1. Continue your previous research

The most logical step is to continue the work you had been doing previously. Based on the research you did during your PhD and (potentially) your postdoc, you will have identified topics for further research. Now, as a faculty member, these topics for further research can be a great starting point to position yourself even more as an expert on this topic.

2. Discuss interests with colleagues

Your new colleagues can be great advisors: they are your first-stop collaborators, they can inform you about the possibilities in the laboratories, give you tips about where to find funding, and advice you on the topics that are necessary to research in the country. Think about the additional skills you may want to learn as well, based on your conversations with your colleagues.

3. Learn from industry partners about local needs

Don’t just stay within the ivory tower – talk to colleagues in the industry and the government to learn about their most pressing needs. How can you and your research contribute to solving these needs? Can you collaborate with co-supervised thesis projects before you try to get funding from the industry?

4. Read broadly

To find what else is out there to research and explore, you cannot live in a vacuum, Reading broadly and often is important (really, it is important at all stages of your career). When you are identifying your new research lines, just follow your nose: read what calls your attention, explore the topic further, and see if the topics calls to you or not. Topics that seem to call you are topics that are of your natural interest, so go with something that seems fun to work on.

5. Identify open questions in your teaching material

When you want to keep your teaching material up to date, you will be reading broadly as well. Based on what you are preparing for teaching, and especially if you teach upper-level courses, you will be able to identify topics that require more research before we have a definite answer, and something concrete that we can teach.

6. Explore topics with thesis students

If you think a topic is interesting, but you are not quite sure how promising it can be to write a large grant proposal, you can do exploratory research with a thesis student. You can either work on a review of the literature, apply a new method to an existing set of data, carry out numerical or theoretical work, or develop a hypothetical experiment.
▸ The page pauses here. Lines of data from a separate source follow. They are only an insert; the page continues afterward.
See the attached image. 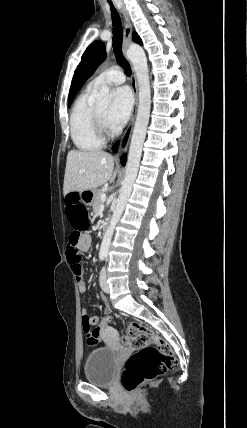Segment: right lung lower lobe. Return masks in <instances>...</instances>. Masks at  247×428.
I'll use <instances>...</instances> for the list:
<instances>
[{
  "label": "right lung lower lobe",
  "instance_id": "right-lung-lower-lobe-1",
  "mask_svg": "<svg viewBox=\"0 0 247 428\" xmlns=\"http://www.w3.org/2000/svg\"><path fill=\"white\" fill-rule=\"evenodd\" d=\"M117 149H118V144L114 145V151H115V152L117 151ZM121 161H122V164L124 165V164H125V161H126V156H125V155H123V156L121 157Z\"/></svg>",
  "mask_w": 247,
  "mask_h": 428
}]
</instances>
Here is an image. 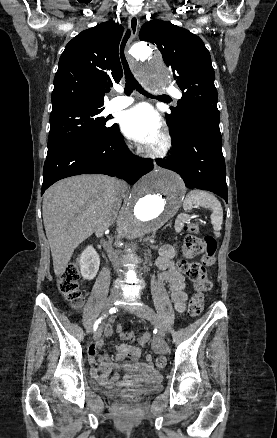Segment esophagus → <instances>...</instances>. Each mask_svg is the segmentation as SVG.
Returning a JSON list of instances; mask_svg holds the SVG:
<instances>
[{
  "label": "esophagus",
  "instance_id": "esophagus-1",
  "mask_svg": "<svg viewBox=\"0 0 277 438\" xmlns=\"http://www.w3.org/2000/svg\"><path fill=\"white\" fill-rule=\"evenodd\" d=\"M138 24H139V20H138V17L136 15L132 14V15H130L128 17V25H129V28H130V31H131V35H130V38H129L128 44H127L126 57L129 60V62H132V58H131V56L129 54L128 49L130 47L131 42L134 40V38L137 35Z\"/></svg>",
  "mask_w": 277,
  "mask_h": 438
}]
</instances>
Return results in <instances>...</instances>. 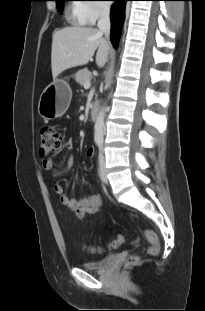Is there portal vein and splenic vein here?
Returning a JSON list of instances; mask_svg holds the SVG:
<instances>
[{
    "mask_svg": "<svg viewBox=\"0 0 205 311\" xmlns=\"http://www.w3.org/2000/svg\"><path fill=\"white\" fill-rule=\"evenodd\" d=\"M90 86H91L90 81H86V82L84 83V88H85V89H89Z\"/></svg>",
    "mask_w": 205,
    "mask_h": 311,
    "instance_id": "obj_1",
    "label": "portal vein and splenic vein"
}]
</instances>
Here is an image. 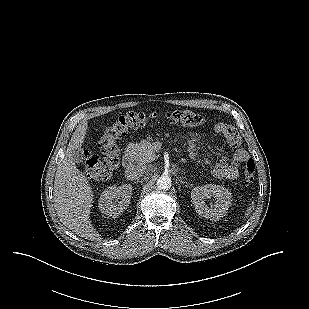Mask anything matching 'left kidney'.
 Instances as JSON below:
<instances>
[{
  "instance_id": "1",
  "label": "left kidney",
  "mask_w": 309,
  "mask_h": 309,
  "mask_svg": "<svg viewBox=\"0 0 309 309\" xmlns=\"http://www.w3.org/2000/svg\"><path fill=\"white\" fill-rule=\"evenodd\" d=\"M215 198V204L209 208L205 205L204 199ZM192 202L196 212L206 219L217 221L224 217L231 204V193L228 189L213 184H207L203 187H196L191 191Z\"/></svg>"
}]
</instances>
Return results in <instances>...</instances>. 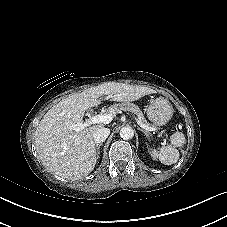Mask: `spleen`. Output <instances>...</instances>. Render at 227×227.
Wrapping results in <instances>:
<instances>
[{
  "label": "spleen",
  "instance_id": "1",
  "mask_svg": "<svg viewBox=\"0 0 227 227\" xmlns=\"http://www.w3.org/2000/svg\"><path fill=\"white\" fill-rule=\"evenodd\" d=\"M185 136L182 132H175L170 136L171 145L162 146L158 150L152 149L151 156L158 158L165 165H172L179 159V151L177 147H182L185 144Z\"/></svg>",
  "mask_w": 227,
  "mask_h": 227
}]
</instances>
7. Think about funding opportunities

While it’s all fun and games to dream up research topics that seem to be the nicest ones for ourselves to play with, we have to think a bit practically as well. Who is going to fund this research? So, if you have identified topics for research, it may be good to think about where you would be able to find funding for this research. Especially if you want to hire doctoral students and carry out experiments, external funding will be necessary. Try linking your fun topics to the needs of certain companies or the government, or to look at the basic scientific problem that needs to be solved when you apply for national scientific funding.

These seven tips would be my starting points. Of course, research also happens “as you go”. I have rolled into some of my research lines accidentally – either during my postdoc period as the funding was there and somebody had to do the work, or by stepping in on an existing project during sick leave of a colleague and getting amazed by the topic.

How did you set up your research line(s) when you started your faculty position?